Sixty two people are believed to have died in the landslide that hit Kavalappara on August 8. The search teams have retrieved 37 bodies till Friday. Combing operation continues to locate 25 remaining people. The mosque lies four kilometres from Kavalappara.
Rich legacy of social service
Social service has been the hallmark of Jamiyyathul Mujahideen Mosque . It never discriminated against people on the basis of their religion. "We believe that all people are God's off-springs," said Kareem, while recounting a 19-year-old incident. "It happened after the mosque got a new coffin. The first body we carried on it was a Hindu woman," he said.
"Sharada, who lived on the other side of the river, died a week after we got the coffin. Her body was brought to Pothukallu from the Government Hospital in Nilambur. It was raining heavily. They hired a country boat to take the body home. But they needed a coffin with a lid," Kareem reminisced.
Sharada's family approached the mosque committee. The rest, as they say, is history. "The mosque committee always respected the dead," Kareem said.
He said the mosque donated one acre of land for free to the government to set up a Primary Health Centre in Pothukallu. "Now thousands of people are reaping the benefits of the health centre," he said.
Prayer hall to autopsy centre
The mosque was converted into an autopsy centre after bodies rescuers began to retrieve bodies from landslide-hit Kavalappara.
The district administration and the police officials were in a spot of bother when the first body was retreived. For, it was impractical to send the dismembered and mutilated body to Nilambur, which lies 45km away, and bring them back. So they approached the mosque committee with a request to set up a mortuary at its premises. "We gave our permission immediately," said Abdul Rahman, the president of the mosque committee.
"We converted the women's prayer hall into an autopsy centre on August 10. It will continue till the search operation concludes," he said.
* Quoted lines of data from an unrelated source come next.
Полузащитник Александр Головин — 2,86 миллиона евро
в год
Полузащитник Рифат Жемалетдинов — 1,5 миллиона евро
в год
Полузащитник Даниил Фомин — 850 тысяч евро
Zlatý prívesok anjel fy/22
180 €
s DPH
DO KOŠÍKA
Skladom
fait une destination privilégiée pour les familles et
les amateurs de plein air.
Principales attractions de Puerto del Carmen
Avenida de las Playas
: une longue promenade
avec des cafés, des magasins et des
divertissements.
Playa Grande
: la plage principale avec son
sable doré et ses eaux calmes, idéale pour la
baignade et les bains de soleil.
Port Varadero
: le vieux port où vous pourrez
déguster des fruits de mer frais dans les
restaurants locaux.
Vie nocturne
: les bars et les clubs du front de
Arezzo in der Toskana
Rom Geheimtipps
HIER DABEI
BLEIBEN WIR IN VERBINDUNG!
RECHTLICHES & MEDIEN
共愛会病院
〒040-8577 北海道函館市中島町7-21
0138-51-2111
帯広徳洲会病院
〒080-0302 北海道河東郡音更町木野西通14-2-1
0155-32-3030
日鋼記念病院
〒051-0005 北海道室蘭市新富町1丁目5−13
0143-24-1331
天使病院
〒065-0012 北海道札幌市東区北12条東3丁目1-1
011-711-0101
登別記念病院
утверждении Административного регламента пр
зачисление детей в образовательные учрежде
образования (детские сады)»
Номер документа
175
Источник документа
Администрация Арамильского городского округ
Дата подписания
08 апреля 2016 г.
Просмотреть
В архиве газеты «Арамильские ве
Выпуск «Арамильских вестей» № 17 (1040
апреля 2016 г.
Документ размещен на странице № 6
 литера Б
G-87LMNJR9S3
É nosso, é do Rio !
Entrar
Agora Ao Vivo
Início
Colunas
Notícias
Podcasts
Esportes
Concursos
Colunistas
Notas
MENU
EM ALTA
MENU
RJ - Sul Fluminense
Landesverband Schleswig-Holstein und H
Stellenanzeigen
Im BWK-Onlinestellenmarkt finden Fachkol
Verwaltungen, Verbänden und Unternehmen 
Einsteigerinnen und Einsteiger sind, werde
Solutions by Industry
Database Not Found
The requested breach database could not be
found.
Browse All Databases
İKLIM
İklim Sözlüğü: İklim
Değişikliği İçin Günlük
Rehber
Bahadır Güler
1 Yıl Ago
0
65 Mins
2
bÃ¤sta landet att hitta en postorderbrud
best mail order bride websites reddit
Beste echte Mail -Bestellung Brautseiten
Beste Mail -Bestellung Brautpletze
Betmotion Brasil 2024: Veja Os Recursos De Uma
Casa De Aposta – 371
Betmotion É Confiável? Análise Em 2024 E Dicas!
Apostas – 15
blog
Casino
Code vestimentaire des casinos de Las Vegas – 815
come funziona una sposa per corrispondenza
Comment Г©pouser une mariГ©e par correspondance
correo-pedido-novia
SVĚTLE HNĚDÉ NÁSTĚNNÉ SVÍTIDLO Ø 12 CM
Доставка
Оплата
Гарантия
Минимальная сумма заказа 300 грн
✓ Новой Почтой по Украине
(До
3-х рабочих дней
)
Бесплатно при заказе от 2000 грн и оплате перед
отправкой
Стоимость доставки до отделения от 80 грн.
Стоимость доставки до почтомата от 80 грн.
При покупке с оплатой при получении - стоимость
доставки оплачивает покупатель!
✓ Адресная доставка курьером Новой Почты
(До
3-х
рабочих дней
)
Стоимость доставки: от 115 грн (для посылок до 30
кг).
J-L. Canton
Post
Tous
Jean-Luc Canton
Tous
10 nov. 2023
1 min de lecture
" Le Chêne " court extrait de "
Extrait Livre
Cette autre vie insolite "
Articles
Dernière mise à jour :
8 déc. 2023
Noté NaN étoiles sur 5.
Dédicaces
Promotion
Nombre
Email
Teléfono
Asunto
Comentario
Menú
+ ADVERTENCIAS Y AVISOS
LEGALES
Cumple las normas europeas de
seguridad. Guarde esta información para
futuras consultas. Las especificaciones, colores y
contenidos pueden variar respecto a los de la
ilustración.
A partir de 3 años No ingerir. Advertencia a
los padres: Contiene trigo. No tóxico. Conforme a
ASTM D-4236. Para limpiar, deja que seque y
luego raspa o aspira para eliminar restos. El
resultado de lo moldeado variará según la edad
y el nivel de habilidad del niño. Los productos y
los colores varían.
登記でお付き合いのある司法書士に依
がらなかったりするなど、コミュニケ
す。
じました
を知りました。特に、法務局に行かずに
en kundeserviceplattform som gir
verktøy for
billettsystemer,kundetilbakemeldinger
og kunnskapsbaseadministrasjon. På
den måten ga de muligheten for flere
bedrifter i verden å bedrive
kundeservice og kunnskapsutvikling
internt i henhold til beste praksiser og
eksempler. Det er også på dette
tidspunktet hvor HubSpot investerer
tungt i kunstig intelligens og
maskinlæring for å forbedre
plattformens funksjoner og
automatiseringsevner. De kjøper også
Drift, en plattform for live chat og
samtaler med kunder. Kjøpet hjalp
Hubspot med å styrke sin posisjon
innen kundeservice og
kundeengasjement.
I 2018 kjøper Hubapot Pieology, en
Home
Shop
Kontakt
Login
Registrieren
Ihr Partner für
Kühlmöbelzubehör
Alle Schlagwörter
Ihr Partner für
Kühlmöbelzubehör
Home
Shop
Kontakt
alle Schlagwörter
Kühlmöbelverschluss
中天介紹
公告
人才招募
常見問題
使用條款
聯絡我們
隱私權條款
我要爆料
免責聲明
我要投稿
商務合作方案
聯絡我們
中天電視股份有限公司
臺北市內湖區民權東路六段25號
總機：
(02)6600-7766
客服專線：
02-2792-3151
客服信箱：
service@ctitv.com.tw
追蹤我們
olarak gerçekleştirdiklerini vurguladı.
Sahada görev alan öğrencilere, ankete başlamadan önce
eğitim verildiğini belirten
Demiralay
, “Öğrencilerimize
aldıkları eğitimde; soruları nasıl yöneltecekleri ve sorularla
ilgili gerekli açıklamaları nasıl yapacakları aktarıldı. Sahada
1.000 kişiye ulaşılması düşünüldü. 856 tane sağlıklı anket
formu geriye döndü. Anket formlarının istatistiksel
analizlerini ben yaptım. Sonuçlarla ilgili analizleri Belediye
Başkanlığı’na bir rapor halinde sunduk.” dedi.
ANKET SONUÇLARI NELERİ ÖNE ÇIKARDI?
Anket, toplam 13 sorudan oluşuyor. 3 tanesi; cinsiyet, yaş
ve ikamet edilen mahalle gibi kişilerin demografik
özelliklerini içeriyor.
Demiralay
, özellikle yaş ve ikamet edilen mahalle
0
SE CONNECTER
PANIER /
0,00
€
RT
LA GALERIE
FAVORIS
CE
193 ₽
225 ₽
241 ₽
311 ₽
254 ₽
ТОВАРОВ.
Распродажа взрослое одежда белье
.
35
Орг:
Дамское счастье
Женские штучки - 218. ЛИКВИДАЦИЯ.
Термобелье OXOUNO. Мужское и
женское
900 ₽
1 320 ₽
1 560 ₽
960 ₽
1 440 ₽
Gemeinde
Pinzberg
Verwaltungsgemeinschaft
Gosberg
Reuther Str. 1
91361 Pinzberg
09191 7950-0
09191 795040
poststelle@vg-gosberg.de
The noble gesture came to light through a social media post by Parameswaran, an employee at the Government Medical College in Manjeri, also in Malappuram district. "The bodies of Mohammed, Chandran, Saraswati, Chacko and all are brought inside this mosque for autopsy. You won’t find a better example for humanism. The whole world should appreciate this," Parameswaran was heard saying in the video, which showed the prayer hall and the makeshift autopsy facility.
The mosque has won appreciation from many quarters, including Chief Minister Pinarayi Vijayan. He termed it as 'a great example of Kerala's communal harmony and secularism.'
But the mosque administration remains nonchalant. "We have not done anything great. We just followed what Islam taught us. We understood the sufferings of the people and are helping them in their difficult time," said Kareem.